Professor Milica Radisic (BME, ChemE) is one of six recipients nationwide of a 2025 Governor General’s Innovation Award. These national awards celebrate exceptional Canadians for their excellence in innovation, and their contributions in helping to shape the future and positively impact quality of life. Radisic is being honoured for her development of heart-on-a-chip technology for drug discovery and disease modelling.
Radisic is a Tier 1 Canada Research Chair in Organ-on-a-Chip Engineering and a senior scientist at the Toronto General Research Institute. She is a co-founder of the Centre for Research and Applications in Fluidic Technologies and a member of the Scientific Leadership team of the Acceleration Consortium. She has served on boards of directors for the Ontario Society of Professional Engineers and the Canadian Biomaterials Society, and she is a scientific officer on the Biomedical Engineering Panel for the Canadian Institutes of Health Research.
Radisic has co-founded two companies: TARA Biosystems — acquired by Valo Health — which uses the heart-on-a-chip platform for drug development and safety testing, and Quthero, which advances regenerative peptide materials.
Radisic’s research focuses on organ-on-a-chip engineering and the development of new biomaterials that promote healing. Most notably, she developed the Biowire heart-on-a-chip platform, which enables the formation of mature human heart tissue for toxicity testing, drug development and modelling of human genetic disease. Traditional drug testing relies on animal models, which do not capture human genetic diversity and sex specificity. Using electrical stimulation and microfabrication of elastomeric polymers, Radisic developed methods, such as the Biowire platform, to grow and mature contractile heart tissues from human stem cells. This has enabled more efficient drug discovery and testing. Radisic also used the platform to model heart disease in patients treated in several Canadian hospitals, uncovering the underlying genetic mechanisms leading to this condition.

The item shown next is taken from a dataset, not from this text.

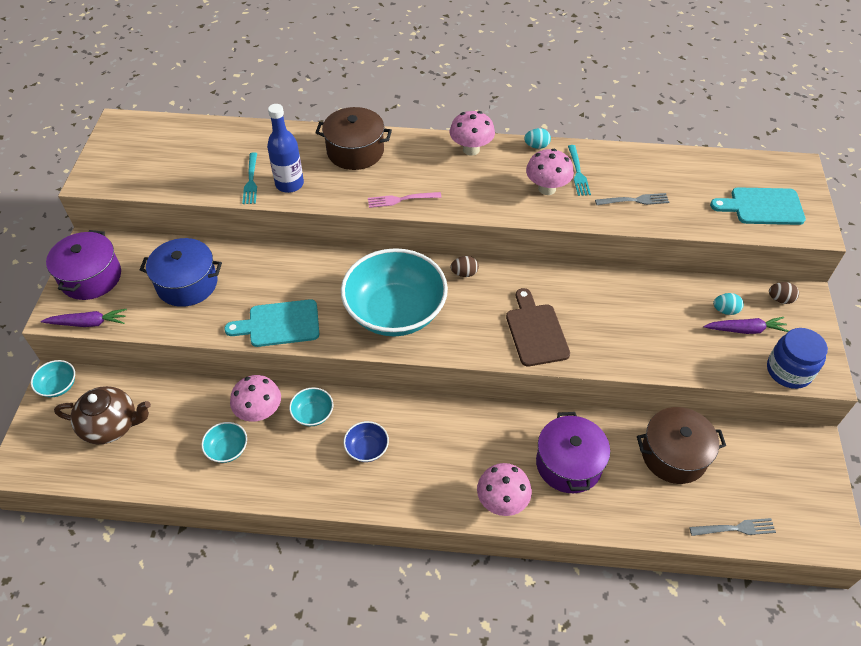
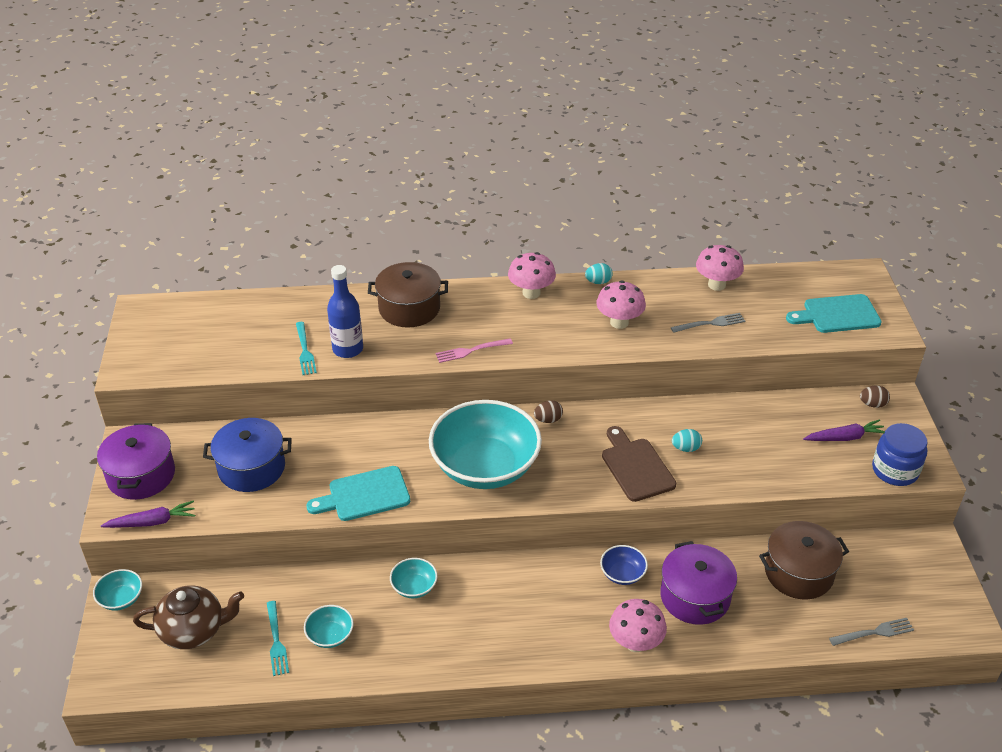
camera: 10 degrees left, 10 degrees down
(260, 412) = (355, 593): pink mushroom -> pink mushroom (716, 285)
(367, 448) = (481, 613): blue bowl -> blue bowl (622, 574)
(578, 172) = (647, 303): turquoise fork -> turquoise fork (276, 641)
(725, 310) = (821, 422): turquoise egg -> turquoise egg (686, 448)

Radisic is a fellow of eight prestigious scholarly academies, including the Royal Society of Canada, the Canadian Academy of Engineering, the U.S. National Academy of Inventors and the Tissue Engineering & Regenerative Medicine International Society. She has received around 50 national and international awards, including the Queen Elizabeth II Diamond Jubilee Medal, YWCA Woman of Distinction Award, Killam Fellowship, Steacie Prize, Humboldt Research Award and the NSERC John C. Polanyi Award.
“Milica Radisic’s heart-on-a-chip technology has been a game-changer in the field of tissue engineering, enabling major advances in the development and testing of pharmaceuticals, and creating new ways to model conditions such as heart disease,” says U of T Engineering Dean Christopher Yip.
“On behalf of the Faculty, I congratulate her on this prestigious and well-deserved honour.”